Date: 12/24/18 8:21 am
From: <clearwater...>
Subject: [obol] CBC season appreciation to federal employees who care for our public lands
Over the past ten days my daughter Martha and I participated in five Christmas Bird counts, all of which were partly on public lands cared for by employees of our federal government:

ORUN (Upper Nestucca): Partly on Bureau of Land Management land in the Coast Range.

ORAT (Antone) Includes most of the Sheep Rock unit of John Day Fossil Beds National Monument, managed by National Park Service staff who also hosted our morning meeting and countdown, and helped on the count.

ORSU (Summer Lake): Centered on state lands and hosted by ODFW, but we covered BLM lands in the Picture Rock Pass area and Fremont National Forest (USFS) lands higher up on Winter Ridge.

ORHM (Hart Mountain): Focused on Hart Mountain National Antelope Refuge which is managed by the U.S. Fish & Wildlife Service, whose staff provided logistical support and lodging; the circle also includes BLM lands and cooperatively managed lands in the Warner Valley.

NVSH (Sheldon): On Sheldon National Wildlife Refuge (USFWS) where staff again provided support and lodging for volunteers.

The next one on our schedule on December 28th is:

OROA (Oakridge): Most of the circle is on the Willamette National Forest (USFS), plus we pick up loons, grebes, and other waterfowl on reservoirs managed by the U.S. Army Corps of Engineers. Two former staffers of the Willamette NF (one now retired, the other now transferred to a National Forest in another state) have played key roles in reviving this historic count and keeping it going.

As of Friday evening, none of those folks have any assurance of when they'll next be back at work, or see their next paycheck. Kind of a rough way to go through the holiday season. Fortunately in most of these places, December and January aren't critical months for on-the-ground habitat restoration projects. But maintenance and planning work for habitat projects in 2019 are on hold.

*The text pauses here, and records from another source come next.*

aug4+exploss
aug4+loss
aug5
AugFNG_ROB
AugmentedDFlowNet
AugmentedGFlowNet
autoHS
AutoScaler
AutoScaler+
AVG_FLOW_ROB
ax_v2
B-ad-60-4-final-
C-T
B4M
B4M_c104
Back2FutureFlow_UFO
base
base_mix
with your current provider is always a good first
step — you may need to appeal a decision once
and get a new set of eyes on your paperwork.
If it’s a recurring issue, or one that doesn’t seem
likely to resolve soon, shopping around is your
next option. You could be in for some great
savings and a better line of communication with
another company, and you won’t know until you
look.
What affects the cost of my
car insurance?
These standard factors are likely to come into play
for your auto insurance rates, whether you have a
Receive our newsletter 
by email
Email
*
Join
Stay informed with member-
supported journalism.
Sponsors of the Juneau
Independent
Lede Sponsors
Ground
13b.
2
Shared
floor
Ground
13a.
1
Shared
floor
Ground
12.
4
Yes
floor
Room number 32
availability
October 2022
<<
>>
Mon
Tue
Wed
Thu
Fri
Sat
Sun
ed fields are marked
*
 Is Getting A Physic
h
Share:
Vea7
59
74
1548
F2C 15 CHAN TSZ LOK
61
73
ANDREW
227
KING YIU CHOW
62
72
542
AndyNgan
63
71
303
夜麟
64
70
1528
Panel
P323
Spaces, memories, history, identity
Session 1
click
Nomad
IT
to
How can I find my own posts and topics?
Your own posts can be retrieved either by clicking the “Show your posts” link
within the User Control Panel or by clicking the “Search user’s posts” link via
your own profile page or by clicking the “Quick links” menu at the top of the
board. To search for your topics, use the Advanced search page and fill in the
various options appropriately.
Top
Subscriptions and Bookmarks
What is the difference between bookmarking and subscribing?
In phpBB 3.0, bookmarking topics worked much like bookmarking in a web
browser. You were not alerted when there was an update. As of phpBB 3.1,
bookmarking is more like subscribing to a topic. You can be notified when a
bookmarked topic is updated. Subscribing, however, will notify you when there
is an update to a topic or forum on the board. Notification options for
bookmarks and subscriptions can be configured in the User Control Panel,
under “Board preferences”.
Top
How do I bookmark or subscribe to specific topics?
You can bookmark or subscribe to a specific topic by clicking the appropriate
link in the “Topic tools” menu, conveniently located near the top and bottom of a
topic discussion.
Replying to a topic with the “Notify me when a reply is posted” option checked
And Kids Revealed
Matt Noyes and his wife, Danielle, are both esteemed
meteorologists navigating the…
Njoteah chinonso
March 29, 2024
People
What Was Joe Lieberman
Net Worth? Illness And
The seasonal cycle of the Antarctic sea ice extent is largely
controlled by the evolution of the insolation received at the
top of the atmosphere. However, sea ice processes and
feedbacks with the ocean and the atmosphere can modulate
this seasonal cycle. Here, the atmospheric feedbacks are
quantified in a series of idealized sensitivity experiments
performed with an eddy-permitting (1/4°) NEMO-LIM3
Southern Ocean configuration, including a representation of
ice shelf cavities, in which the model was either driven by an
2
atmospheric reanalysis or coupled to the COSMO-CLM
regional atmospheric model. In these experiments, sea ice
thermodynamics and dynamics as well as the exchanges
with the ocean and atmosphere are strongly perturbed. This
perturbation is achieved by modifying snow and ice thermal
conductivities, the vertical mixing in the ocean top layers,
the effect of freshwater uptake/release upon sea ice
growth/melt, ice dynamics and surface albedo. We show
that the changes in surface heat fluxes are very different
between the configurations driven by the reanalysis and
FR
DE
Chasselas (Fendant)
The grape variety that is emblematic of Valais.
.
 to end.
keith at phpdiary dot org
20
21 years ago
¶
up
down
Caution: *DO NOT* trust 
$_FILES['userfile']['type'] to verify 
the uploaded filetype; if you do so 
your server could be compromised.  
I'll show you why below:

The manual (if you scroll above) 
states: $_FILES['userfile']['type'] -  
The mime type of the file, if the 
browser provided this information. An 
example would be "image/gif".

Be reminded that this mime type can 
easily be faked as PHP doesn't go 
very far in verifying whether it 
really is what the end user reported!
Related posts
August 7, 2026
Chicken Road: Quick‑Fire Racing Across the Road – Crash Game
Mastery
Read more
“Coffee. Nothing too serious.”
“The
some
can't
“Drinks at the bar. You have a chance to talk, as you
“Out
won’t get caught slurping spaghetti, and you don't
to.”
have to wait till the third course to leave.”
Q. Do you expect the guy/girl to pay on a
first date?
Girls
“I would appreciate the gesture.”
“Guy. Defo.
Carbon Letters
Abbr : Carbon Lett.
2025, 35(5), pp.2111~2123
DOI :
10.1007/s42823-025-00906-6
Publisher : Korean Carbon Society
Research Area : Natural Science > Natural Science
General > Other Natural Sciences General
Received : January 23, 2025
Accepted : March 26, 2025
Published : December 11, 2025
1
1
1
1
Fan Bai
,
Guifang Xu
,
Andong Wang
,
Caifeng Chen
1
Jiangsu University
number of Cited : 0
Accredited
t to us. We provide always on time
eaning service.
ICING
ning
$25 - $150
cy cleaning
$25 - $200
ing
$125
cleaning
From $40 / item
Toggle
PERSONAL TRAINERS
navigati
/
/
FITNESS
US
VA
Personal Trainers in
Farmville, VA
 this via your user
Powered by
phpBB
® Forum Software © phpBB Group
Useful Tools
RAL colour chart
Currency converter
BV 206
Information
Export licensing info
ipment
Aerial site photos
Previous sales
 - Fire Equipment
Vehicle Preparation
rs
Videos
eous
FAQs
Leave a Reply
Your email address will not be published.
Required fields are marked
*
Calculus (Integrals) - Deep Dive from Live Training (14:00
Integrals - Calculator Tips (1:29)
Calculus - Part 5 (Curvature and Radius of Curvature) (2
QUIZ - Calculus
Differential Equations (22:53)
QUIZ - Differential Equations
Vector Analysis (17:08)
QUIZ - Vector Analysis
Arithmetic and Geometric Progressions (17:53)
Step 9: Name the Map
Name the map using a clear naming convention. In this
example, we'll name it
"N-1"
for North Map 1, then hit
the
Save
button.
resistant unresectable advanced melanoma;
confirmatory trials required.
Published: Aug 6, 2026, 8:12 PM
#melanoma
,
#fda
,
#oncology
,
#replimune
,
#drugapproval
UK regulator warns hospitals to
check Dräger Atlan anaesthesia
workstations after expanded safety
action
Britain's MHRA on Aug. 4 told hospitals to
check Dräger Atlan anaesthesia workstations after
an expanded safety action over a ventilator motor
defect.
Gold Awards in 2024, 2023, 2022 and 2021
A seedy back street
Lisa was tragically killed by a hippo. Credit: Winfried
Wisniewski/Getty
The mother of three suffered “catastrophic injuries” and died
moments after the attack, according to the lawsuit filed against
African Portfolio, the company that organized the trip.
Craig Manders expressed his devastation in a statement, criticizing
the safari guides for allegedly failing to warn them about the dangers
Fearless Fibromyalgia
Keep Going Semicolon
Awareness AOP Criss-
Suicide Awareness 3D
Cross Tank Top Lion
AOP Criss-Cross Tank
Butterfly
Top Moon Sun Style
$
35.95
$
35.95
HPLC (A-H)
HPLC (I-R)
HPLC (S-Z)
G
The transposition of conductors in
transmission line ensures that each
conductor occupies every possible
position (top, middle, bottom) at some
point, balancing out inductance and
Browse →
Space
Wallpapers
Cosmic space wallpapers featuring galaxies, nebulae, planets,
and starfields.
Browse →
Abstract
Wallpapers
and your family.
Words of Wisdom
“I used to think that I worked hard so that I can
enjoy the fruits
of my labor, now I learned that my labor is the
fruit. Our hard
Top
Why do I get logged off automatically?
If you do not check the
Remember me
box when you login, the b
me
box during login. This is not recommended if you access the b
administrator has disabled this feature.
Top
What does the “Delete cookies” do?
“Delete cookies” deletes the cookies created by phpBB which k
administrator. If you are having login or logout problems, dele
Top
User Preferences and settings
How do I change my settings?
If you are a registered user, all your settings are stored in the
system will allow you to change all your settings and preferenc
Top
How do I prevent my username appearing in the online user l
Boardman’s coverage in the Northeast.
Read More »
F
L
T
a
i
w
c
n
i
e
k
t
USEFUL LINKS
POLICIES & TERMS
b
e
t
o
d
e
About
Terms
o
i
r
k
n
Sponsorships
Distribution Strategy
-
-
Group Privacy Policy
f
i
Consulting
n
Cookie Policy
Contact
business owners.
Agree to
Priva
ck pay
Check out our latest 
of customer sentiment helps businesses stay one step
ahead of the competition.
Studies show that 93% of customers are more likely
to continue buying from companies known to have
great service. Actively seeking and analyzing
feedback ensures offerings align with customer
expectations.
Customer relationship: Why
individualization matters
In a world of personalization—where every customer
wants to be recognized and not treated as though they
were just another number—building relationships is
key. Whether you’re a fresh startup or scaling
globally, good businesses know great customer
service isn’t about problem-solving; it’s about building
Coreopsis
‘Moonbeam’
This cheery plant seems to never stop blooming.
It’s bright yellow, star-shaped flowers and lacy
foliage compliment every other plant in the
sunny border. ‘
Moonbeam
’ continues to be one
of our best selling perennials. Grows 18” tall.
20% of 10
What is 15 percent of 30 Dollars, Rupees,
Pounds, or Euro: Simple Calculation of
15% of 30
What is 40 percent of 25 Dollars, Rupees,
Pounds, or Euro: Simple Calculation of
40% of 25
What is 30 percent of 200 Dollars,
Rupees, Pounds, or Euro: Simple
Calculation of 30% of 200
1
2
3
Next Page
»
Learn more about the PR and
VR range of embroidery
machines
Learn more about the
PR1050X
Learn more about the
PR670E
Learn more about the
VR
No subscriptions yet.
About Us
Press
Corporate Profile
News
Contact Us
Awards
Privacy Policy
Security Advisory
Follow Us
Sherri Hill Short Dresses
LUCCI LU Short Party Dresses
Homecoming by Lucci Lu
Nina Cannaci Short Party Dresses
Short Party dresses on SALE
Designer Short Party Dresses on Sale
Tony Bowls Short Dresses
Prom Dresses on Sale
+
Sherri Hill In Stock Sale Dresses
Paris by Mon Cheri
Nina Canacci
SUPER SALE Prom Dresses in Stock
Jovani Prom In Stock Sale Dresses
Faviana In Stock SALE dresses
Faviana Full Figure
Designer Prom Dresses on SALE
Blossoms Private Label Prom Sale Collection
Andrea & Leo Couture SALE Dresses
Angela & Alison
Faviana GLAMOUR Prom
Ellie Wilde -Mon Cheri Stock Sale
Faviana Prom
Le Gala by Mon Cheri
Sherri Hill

Incidents of vandalism will no doubt rise as the agencies will only have a skeleton crew of staffers to keep an eye on these public lands and facilities.

Most federal staff won't even have access to the e-mail accounts which they use to keep birders informed of significant sightings. But for those who are following this list through their personal e-mails, I'd like to say thank you, and we'll be thinking of you as this shutdown wears on.